# WHAT YOU WILL DO
Write out only the final part of the records below. It begins with the line that contains "left hip: (146, 271)" and ends with the last line.

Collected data

^^^^^^^^

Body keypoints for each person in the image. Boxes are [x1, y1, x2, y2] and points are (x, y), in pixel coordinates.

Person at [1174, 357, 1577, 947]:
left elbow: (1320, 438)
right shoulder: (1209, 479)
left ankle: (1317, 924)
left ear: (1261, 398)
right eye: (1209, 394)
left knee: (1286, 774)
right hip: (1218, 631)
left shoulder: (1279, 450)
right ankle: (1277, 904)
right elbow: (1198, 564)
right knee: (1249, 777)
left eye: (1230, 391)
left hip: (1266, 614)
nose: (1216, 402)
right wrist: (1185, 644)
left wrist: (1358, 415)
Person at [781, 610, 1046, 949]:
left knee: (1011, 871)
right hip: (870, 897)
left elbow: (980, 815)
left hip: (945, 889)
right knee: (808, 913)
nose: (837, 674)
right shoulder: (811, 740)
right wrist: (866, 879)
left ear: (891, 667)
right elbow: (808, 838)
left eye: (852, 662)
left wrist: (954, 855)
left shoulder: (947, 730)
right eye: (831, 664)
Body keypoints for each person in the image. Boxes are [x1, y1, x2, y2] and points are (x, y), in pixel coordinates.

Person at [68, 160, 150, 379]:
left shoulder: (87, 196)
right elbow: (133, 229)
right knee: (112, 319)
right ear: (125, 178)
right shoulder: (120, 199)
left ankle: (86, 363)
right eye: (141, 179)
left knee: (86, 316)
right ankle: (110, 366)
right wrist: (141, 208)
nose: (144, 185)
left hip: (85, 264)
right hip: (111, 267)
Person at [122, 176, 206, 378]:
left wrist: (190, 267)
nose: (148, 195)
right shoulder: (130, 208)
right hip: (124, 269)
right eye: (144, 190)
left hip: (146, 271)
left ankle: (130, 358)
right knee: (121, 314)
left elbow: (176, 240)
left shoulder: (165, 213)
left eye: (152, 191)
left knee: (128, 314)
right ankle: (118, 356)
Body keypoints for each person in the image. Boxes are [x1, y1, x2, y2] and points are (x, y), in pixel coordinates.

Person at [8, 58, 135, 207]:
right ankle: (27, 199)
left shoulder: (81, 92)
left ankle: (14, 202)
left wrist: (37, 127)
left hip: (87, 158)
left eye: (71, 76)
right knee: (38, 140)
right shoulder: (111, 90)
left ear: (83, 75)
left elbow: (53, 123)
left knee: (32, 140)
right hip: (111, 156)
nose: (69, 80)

^^^^^^^^

# RESULT
left hip: (146, 271)
left ankle: (130, 358)
right knee: (121, 314)
left elbow: (176, 240)
left shoulder: (165, 213)
left eye: (152, 191)
left knee: (128, 314)
right ankle: (118, 356)
Body keypoints for each person in the image. Boxes are [x1, y1, x2, y2] and points are (x, y), in pixel coordinates.

Person at [8, 58, 135, 207]:
right ankle: (27, 199)
left shoulder: (81, 92)
left ankle: (14, 202)
left wrist: (37, 127)
left hip: (87, 158)
left eye: (71, 76)
right knee: (38, 140)
right shoulder: (111, 90)
left ear: (83, 75)
left elbow: (53, 123)
left knee: (32, 140)
right hip: (111, 156)
nose: (69, 80)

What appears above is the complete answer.